Because none of the other parsers tests was able to do streaming JSON parsing I had to create a test that uses fs.readFileSync so all of the parsers could be tested. This sucks, I really wanted to test async parsers but none existed. I tried yajl (a c++ module that looks a lot like clarinet) but it's current version does not build in node 0.6. jsonparse should also be able run asynchronously but since it's not documented properly and was made in a previous version of node I was unable to make it work . If you are looking for differences between jsonparse and clarinet:

jsonparse emits less events and is not sax like. this makes it faster on smaller json files and much slower on large json files. plus it makes it unsuited for the certain lower level application like the one i had in mind, building indexes. both clarinet and jsonparse would benefit from abstractions on top that allow people to do json streaming for common case scenarios, even if at this point it's not obvious what that means.

If you want your parser to be included, or refute any of my claims please send me an email and I'll fix this article provided you give me source code and results to go along with it.

I created an async version of the tests but only clarinet is included there for obvious reasons. In the process I also created a profiling page that can help you get profiling information about clarinet using Google Chrome Developer Tools.

In detail

In the test we've compared clarinet, JSON.parse (referred as V8 in the tables and figures) and @creationix. To avoid sample bias I've tested all modules against four different JSON documents:

npm: The full npm registry (11M). Parsed once.
twitter: A bunch of node.js tweets (13M). Parsed once.
creationix: One of jsonparse test cases (4.5K). Parsed 2000 times to have more significant times.
wikipedia: The JSON sample from wikipedia.org/JSON (467B). Parsed 100000 times to have more significant times.

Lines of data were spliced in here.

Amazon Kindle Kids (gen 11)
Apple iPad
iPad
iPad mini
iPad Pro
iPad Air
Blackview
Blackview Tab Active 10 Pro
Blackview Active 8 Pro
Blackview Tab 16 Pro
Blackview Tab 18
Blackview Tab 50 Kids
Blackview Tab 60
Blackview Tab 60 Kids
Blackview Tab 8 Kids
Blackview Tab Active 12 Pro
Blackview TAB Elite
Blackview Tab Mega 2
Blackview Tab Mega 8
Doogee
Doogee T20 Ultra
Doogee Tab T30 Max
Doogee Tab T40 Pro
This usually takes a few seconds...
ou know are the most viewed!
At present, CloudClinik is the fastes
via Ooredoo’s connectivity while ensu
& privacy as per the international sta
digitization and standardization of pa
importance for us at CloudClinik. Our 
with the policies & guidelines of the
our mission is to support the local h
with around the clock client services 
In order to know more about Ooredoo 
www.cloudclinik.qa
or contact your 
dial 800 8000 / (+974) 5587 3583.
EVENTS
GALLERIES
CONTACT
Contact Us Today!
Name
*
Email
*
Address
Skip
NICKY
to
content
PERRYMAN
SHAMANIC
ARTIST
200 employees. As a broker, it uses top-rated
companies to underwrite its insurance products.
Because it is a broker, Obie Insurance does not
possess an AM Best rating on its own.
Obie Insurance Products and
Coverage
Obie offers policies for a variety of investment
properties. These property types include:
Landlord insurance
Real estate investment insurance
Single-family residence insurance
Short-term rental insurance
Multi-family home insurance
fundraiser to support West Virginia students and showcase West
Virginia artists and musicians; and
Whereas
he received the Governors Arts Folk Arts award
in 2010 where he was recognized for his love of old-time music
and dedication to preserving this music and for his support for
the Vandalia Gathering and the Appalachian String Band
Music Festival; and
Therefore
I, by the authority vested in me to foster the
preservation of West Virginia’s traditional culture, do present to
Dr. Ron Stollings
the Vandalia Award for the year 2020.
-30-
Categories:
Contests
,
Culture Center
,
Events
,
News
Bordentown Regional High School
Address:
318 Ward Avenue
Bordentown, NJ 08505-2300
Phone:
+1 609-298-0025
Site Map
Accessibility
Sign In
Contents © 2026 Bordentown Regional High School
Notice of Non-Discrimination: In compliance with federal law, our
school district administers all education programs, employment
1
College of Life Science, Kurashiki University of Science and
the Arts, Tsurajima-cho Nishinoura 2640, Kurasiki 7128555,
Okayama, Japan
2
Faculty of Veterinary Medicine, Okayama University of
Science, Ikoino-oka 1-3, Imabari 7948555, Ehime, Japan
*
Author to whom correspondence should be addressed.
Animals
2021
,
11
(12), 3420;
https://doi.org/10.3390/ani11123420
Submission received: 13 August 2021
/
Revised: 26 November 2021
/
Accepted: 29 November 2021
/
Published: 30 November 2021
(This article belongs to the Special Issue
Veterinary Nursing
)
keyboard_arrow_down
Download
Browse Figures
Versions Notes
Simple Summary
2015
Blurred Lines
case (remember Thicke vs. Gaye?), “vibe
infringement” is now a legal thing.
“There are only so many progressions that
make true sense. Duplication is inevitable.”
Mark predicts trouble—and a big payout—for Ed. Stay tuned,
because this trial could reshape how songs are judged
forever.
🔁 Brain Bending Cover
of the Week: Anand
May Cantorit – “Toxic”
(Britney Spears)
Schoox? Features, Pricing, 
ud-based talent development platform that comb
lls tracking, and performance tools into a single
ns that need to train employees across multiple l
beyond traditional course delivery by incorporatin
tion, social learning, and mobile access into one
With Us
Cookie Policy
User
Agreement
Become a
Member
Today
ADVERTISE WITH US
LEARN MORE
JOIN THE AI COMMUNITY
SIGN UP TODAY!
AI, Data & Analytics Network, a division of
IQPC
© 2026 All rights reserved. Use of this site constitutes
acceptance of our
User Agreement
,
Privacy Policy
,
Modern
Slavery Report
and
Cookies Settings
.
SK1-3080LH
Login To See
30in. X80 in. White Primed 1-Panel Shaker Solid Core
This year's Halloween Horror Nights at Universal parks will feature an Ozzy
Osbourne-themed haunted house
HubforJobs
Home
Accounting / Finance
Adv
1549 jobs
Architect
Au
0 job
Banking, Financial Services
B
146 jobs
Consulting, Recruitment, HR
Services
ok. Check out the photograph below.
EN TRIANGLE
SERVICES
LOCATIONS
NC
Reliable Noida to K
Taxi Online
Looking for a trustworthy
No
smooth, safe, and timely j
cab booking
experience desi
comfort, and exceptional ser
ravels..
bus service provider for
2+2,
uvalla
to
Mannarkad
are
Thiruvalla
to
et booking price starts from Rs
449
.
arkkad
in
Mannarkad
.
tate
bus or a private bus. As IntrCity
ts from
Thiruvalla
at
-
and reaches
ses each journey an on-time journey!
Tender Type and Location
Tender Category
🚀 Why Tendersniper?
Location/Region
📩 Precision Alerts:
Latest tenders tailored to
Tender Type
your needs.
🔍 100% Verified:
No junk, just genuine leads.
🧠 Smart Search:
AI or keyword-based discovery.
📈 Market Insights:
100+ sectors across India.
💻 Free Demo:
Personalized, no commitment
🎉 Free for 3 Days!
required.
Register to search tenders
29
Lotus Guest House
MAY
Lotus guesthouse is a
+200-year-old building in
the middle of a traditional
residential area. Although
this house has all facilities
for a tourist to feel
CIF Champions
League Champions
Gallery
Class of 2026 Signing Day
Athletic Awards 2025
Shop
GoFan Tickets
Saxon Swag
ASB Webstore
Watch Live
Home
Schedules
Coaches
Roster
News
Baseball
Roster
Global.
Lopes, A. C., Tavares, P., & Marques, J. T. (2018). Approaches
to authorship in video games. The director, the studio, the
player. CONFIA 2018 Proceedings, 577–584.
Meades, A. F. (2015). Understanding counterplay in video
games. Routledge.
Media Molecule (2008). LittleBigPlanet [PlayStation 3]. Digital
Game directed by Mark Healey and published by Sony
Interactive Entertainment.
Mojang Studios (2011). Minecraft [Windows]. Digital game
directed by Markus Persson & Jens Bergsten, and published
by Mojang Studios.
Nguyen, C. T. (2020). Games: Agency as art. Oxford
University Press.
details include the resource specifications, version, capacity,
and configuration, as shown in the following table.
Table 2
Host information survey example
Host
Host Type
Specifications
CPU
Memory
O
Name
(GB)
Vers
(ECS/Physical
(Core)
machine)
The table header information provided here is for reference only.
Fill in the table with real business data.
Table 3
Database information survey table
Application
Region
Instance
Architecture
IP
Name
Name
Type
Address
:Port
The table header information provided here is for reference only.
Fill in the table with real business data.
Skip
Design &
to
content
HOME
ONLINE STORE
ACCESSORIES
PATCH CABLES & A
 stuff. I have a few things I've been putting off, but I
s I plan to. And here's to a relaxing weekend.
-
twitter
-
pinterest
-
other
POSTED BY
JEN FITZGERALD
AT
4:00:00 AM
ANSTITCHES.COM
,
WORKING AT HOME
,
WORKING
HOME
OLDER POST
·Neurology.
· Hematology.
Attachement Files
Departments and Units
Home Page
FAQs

In order to test whether clarinet, JSON.parse, and the jsonparse modules differed in terms of execution time, I conducted analyses of variance (ANOVAs). To obtain the estimate data, I ran scripts that created 10 runs for each JSON document, resulting in 40 measurements per parser.

Then, the three modules were at first compared between each other, regardless of the documents that generated their values (i.e. the execution times). This ANOVA showed that the differences in the execution times obtained with clarinet, JSON.parse, and jsonparse, were statistically significant (F(2,117) = 40.28, p = .000).

Post-Hoc Tests with Scheffe correction revealed that the execution times of JSON.parse module were statistically different from both clarinet and jsonparse, but these two did not differ from one another (see Table 1 and Fig. 1). Specifically, JSON.parse module demonstrated smaller execution times than both clarinet and jsonparse.

Table 1

Next, given that two of the documents were "big" (i.e. > 1MB), and two of them were "small" (i.e. < 1MB) and the expectation that the size of the documents would play an important role in the performance of the modules, I computed an ANOVA to compare the execution times of the modules for the "big" documents, and another ANOVA to compare them for the "small" documents.

The differences between the execution times of clarinet, JSON.parse, and jsonparse were statistically significant for the "big" documents (F(2,57) = 279.96, p = .000).

Post-Hoc Tests with Scheffe correction revealed that the execution times of the modules were statistically different between the three of them (see Table 2 and Fig. 2).

Table 2

The differences between the execution times of clarinet, JSON.parse, and jsonparse were also statistically significant for the "small" documents (F(2,57) = 36.95, p = .000).

Post-Hoc Tests with Scheffe correction revealed that the execution times of the modules were once again statistically different between the three of them (see Table 3 and Fig. 3).

Table 3

In conclusion, the execution times of the three modules under analysis were different in all the conditions tested (i.e. regardless of the document size, for big documents only, and for small documents only), but this difference was greater when considering the estimates made for dealing with big documents only (which can be seen by the F ratios), where the JSON.parse demonstrated clearly smaller execution times.